In the same vein, it should be remembered that fully remote working practices have not yet become ingrained in European habits. A McKinsey & Company study shows that a mere 19% of companies are planning to offer more than 3 days’ teleworking per week.

The idea may be catching on, yet employees remain attached to the idea of physical presence in the office. This makes the transformation towards “all remote” look less clear, and not something to be implemented by force. IPSec VPN remains a simple, efficient and inexpensive way of connecting employees to their office for a few days a week. This has been demonstrated by the COVID-19 crisis, with most companies switching to teleworking by buying laptop PCs for their users, accompanied by a quickly-implemented IPSec tunnel. Some statistics show an explosion in the use of VPN technologies in March 2020, with 160% growth in Italy, 58% in Spain and 44% in France.

Lastly, IPSec VPN may still be of use to some more expert users for its ability to provide a fiendishly effective way of staying anonymous on the Internet. To prove this point, consider the widespread use of anonymisation platforms such as: NordVPN, ExpressVPN, CyberGhost, etc. At a time when debates over France’s Security Law rage, it is likely that anonymisation issues will increasingly come to the fore and that VPN technology will be one of a number of responses – not just at individual level, but even for international administrations and companies wishing to ensure that all data flows are transited via geographical areas that are deemed to be safe.

Could IPSec VPN even be a technology of the future?

Predicting the death of the VPN is clearly a risky business. Although it may not seem to address the new issues relating to the “cloudification” of applications, it continues to be very widely used in IT infrastructures. I say “seem” because it may be unwise for us to be too hasty in burying a very efficient, reliable and secure technology.

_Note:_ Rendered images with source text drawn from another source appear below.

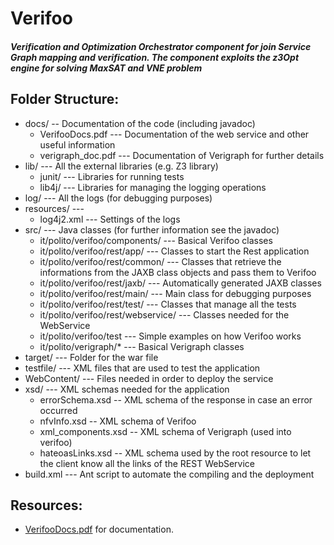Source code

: # Verifoo
##### Verification and Optimization Orchestrator component for join Service Graph mapping and verification. The component exploits the z3Opt engine for solving MaxSAT and VNE problem

## Folder Structure:
-   docs/ -- Documentation of the code (including javadoc)
    -   VerifooDocs.pdf --- Documentation of the web service and other
        useful information
    -   verigraph\_doc.pdf --- Documentation of Verigraph for further
        details
-   lib/ --- All the external libraries (e.g. Z3 library)
    -   junit/ --- Libraries for running tests
    -   lib4j/ --- Libraries for managing the logging operations
-   log/ --- All the logs (for debugging purposes)
-   resources/ ---
    -   log4j2.xml --- Settings of the logs
-   src/ --- Java classes (for further information see the javadoc)
    -   it/polito/verifoo/components/ --- Basical Verifoo classes
    -   it/polito/verifoo/rest/app/ --- Classes to start the Rest
        application
    -   it/polito/verifoo/rest/common/ --- Classes that retrieve the
        informations from the JAXB class objects and pass them to
        Verifoo
    -   it/polito/verifoo/rest/jaxb/ --- Automatically generated JAXB
        classes
    -   it/polito/verifoo/rest/main/ --- Main class for debugging
        purposes
    -   it/polito/verifoo/rest/test/ --- Classes that manage all the
        tests
    -   it/polito/verifoo/rest/webservice/ --- Classes needed for the
        WebService
    -   it/polito/verifoo/test --- Simple examples on how Verifoo works
    -   it/polito/verigraph/\* --- Basical Verigraph classes
-   target/ --- Folder for the war file
-   testfile/ --- XML files that are used to test the application
-   WebContent/ --- Files needed in order to deploy the service
-   xsd/ --- XML schemas needed for the application
    -   errorSchema.xsd -- XML schema of the response in case an error
        occurred
    -   nfvInfo.xsd -- XML schema of Verifoo
    -   xml\_components.xsd -- XML schema of Verigraph (used into
        verifoo)
    -   hateoasLinks.xsd -- XML schema used by the root resource to let
        the client know all the links of the REST WebService
-   build.xml --- Ant script to automate the compiling and the
    deployment

## Resources:

 * [VerifooDocs.pdf](https://github.com/netgroup-polito/verifoo/blob/rest-service/doc/VerifooDocs.pdf) for documentation.
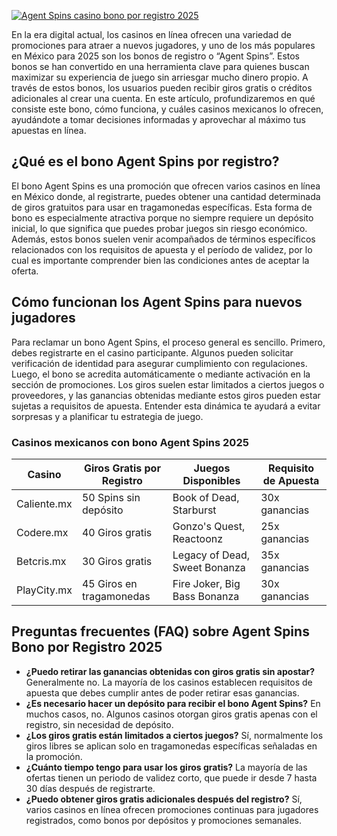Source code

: [![Agent Spins casino bono por registro 2025](https://123-caf.pages.dev/gitsignup.png)](https://vrmoo.ru/Bt82HjjY)

<p>En la era digital actual, los casinos en línea ofrecen una variedad de promociones para atraer a nuevos jugadores, y uno de los más populares en México para 2025 son los bonos de registro o “Agent Spins”. Estos bonos se han convertido en una herramienta clave para quienes buscan maximizar su experiencia de juego sin arriesgar mucho dinero propio. A través de estos bonos, los usuarios pueden recibir giros gratis o créditos adicionales al crear una cuenta. En este artículo, profundizaremos en qué consiste este bono, cómo funciona, y cuáles casinos mexicanos lo ofrecen, ayudándote a tomar decisiones informadas y aprovechar al máximo tus apuestas en línea.</p>  <h2>¿Qué es el bono Agent Spins por registro?</h2> <p>El bono Agent Spins es una promoción que ofrecen varios casinos en línea en México donde, al registrarte, puedes obtener una cantidad determinada de giros gratuitos para usar en tragamonedas específicas. Esta forma de bono es especialmente atractiva porque no siempre requiere un depósito inicial, lo que significa que puedes probar juegos sin riesgo económico. Además, estos bonos suelen venir acompañados de términos específicos relacionados con los requisitos de apuesta y el período de validez, por lo cual es importante comprender bien las condiciones antes de aceptar la oferta.</p>  <h2>Cómo funcionan los Agent Spins para nuevos jugadores</h2> <p>Para reclamar un bono Agent Spins, el proceso general es sencillo. Primero, debes registrarte en el casino participante. Algunos pueden solicitar verificación de identidad para asegurar cumplimiento con regulaciones. Luego, el bono se acredita automáticamente o mediante activación en la sección de promociones. Los giros suelen estar limitados a ciertos juegos o proveedores, y las ganancias obtenidas mediante estos giros pueden estar sujetas a requisitos de apuesta. Entender esta dinámica te ayudará a evitar sorpresas y a planificar tu estrategia de juego.</p>  <h3>Casinos mexicanos con bono Agent Spins 2025</h3> <table>   <thead>     <tr>       <th>Casino</th>       <th>Giros Gratis por Registro</th>       <th>Juegos Disponibles</th>       <th>Requisito de Apuesta</th>     </tr>   </thead>   <tbody>     <tr>       <td>Caliente.mx</td>       <td>50 Spins sin depósito</td>       <td>Book of Dead, Starburst</td>       <td>30x ganancias</td>     </tr>     <tr>       <td>Codere.mx</td>       <td>40 Giros gratis</td>       <td>Gonzo's Quest, Reactoonz</td>       <td>25x ganancias</td>     </tr>     <tr>       <td>Betcris.mx</td>       <td>30 Giros gratis</td>       <td>Legacy of Dead, Sweet Bonanza</td>       <td>35x ganancias</td>     </tr>     <tr>       <td>PlayCity.mx</td>       <td>45 Giros en tragamonedas</td>       <td>Fire Joker, Big Bass Bonanza</td>       <td>30x ganancias</td>     </tr>   </tbody> </table>  <h2>Preguntas frecuentes (FAQ) sobre Agent Spins Bono por Registro 2025</h2> <ul>   <li><strong>¿Puedo retirar las ganancias obtenidas con giros gratis sin apostar?</strong>       Generalmente no. La mayoría de los casinos establecen requisitos de apuesta que debes cumplir antes de poder retirar esas ganancias.</li>   <li><strong>¿Es necesario hacer un depósito para recibir el bono Agent Spins?</strong>       En muchos casos, no. Algunos casinos otorgan giros gratis apenas con el registro, sin necesidad de depósito.</li>   <li><strong>¿Los giros gratis están limitados a ciertos juegos?</strong>       Sí, normalmente los giros libres se aplican solo en tragamonedas específicas señaladas en la promoción.</li>   <li><strong>¿Cuánto tiempo tengo para usar los giros gratis?</strong>       La mayoría de las ofertas tienen un periodo de validez corto, que puede ir desde 7 hasta 30 días después de registrarte.</li>   <li><strong>¿Puedo obtener giros gratis adicionales después del registro?</strong>       Sí, varios casinos en línea ofrecen promociones continuas para jugadores registrados, como bonos por depósitos y promociones semanales.</li> </ul>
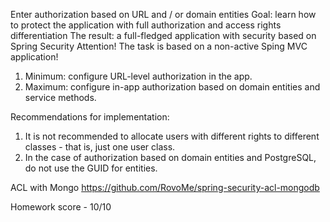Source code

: Enter authorization based on URL and / or domain entities
Goal: learn how to protect the application with full authorization and access rights differentiation
The result: a full-fledged application with security based on Spring Security
Attention! The task is based on a non-active Sping MVC application!

1. Minimum: configure URL-level authorization in the app.
2. Maximum: configure in-app authorization based on domain entities and service methods.

Recommendations for implementation:
1. It is not recommended to allocate users with different rights to different classes - that is, just one user class.
2. In the case of authorization based on domain entities and PostgreSQL, do not use the GUID for entities.

ACL with Mongo
https://github.com/RovoMe/spring-security-acl-mongodb

Homework score - 10/10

It is important to make a distinction here between the protocol itself and its implementation in a range of products of sometimes dubious quality (a nod to solutions from Juniper, Citrix and Zyxel).

Similarly, it makes no sense to claim that ZTN will render the VPN obsolete: it is meaningless to pit a concept against a technology. Looking more closely, we could even go so far as to suggest that the VPN will play a role in the advent of the ZTN. Realistically speaking, a technology that mutually authenticates and protects data in transit is required for the ZTN – and the IPSec VPN meets such requirements. Ultimately, it even seems possible that the trusted networks of the future will be complex, autonomous networks of applications and clients interconnected via VPNs. A sort of “full mesh” network in which authorisation to establish communications will be delivered via security policy, and communication provided via IPSec. Which could look something like this diagram:

 Fig.3: illustration of full-mesh VPN

No, the VPN is not dead

Far from it, in fact. It is currently at the peak of its use, and could conceivably continue to see use for another ten years to come. In addition, it has been shown that it could be a simple, robust platform forming the basis of reliable, secure agile networks, thus ushering in new concepts for secure interconnections. It will always be an effective weapon in the arsenal of current and future cybersecurity tools.

However, it may be time to start mourning the passing of the “trusted” LAN. But that’s a story for another day.